Me: *scribbling frantically on theory homework*
Aging rocker: "Sooooooo! What instrument do you play?"
Me: (Nosy, much?) "Ummmm... piano?" (Because whenever I say organ or recorder, people become immensely befuddled.)
Aging rocker: "Oohhhhh, cool man! I used to be in a rock band!"
Me: (Eww, rock) "Cooahl. Do you play guitar?" (He looked like he played guitar. What can I say... Guitarrists just look like that.)
Aging rocker: "Nah, I carried things."
Me: "You- carried things."
Aging rocker: "Reeeeeeeeally important things. I was almost as famous as the musicians. Everyone knew me."
Me: "Oh. Well, how lovely for you."
Aging rocker: "Shyeaaah..."

And then he went on to tell me how smoking bans are destroying communication between humans, and how some hippie concert a thousand years ago was really swell. Or something.

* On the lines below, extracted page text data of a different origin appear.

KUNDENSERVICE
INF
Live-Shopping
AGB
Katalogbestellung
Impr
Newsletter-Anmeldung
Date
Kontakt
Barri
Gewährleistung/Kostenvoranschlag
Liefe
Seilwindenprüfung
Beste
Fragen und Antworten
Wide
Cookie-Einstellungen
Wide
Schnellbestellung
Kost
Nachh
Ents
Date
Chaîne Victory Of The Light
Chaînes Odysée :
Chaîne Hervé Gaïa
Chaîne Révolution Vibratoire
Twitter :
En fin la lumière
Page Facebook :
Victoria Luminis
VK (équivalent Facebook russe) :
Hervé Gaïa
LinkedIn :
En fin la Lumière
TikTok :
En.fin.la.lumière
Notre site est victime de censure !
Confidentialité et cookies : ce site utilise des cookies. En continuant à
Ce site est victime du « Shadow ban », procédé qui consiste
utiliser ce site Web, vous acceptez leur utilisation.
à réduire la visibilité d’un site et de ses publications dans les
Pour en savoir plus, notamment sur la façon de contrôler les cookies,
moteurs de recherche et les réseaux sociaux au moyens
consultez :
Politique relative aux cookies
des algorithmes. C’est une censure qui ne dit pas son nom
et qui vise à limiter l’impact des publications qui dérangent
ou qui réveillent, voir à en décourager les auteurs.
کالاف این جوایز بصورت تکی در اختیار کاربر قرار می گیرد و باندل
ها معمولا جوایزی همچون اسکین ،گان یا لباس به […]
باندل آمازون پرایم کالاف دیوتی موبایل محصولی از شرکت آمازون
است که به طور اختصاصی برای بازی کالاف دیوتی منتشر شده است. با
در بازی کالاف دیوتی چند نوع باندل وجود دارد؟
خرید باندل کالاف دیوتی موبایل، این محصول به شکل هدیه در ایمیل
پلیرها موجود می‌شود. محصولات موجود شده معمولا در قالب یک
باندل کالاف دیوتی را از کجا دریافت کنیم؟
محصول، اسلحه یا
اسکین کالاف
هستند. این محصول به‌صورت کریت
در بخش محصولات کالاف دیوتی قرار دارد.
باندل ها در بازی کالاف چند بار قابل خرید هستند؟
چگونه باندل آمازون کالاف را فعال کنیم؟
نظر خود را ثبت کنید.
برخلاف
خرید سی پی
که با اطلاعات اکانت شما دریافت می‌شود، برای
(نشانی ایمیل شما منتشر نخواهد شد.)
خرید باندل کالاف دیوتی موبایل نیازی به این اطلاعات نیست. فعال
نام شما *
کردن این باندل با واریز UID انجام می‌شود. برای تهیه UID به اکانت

At first I was kind of annoyed. I had homework to do. He was a lank-haired aging rocker type. These things annoy me. However! I made a conscious effort to be nice. Step out of my comfort zone and all that.

Broaden your horizons, boah, broaden your horizons. You won't always be surrounded by spoiled-brat music students with good vocabulary, vast trust funds, and socialist ideals.

So I did! And we talked. And at the end of the line, when the train pulled into Zürich, we wished each other a good day and wandered off into our very different little lives. I don't think I'll be taking up pot-smoking any time soon. I don't think I'll become a cigarette lobbyist, go to hippie concerts, or do stake-outs on sidewalks with my camp chair with my herd of mournful, malnourished dogs. But I in the end I was happy to have talked to him. I learned all sorts of interesting things. I learned that aging rocker types are rather sad, lonely little people with nothing to do but look back on their glorious youth. I learned that they have yet to discover the use of shampoo. And I learned that they carry packets of illegal substances on them like regular people carry wallets or phones or keys.

So how's that for massive snarky generalisation. Really though, I might do it again. Talk to druggy, disheveled strangers. And even if I don't, I now feel totally qualified to write a lengthy tragedy about aging rockers.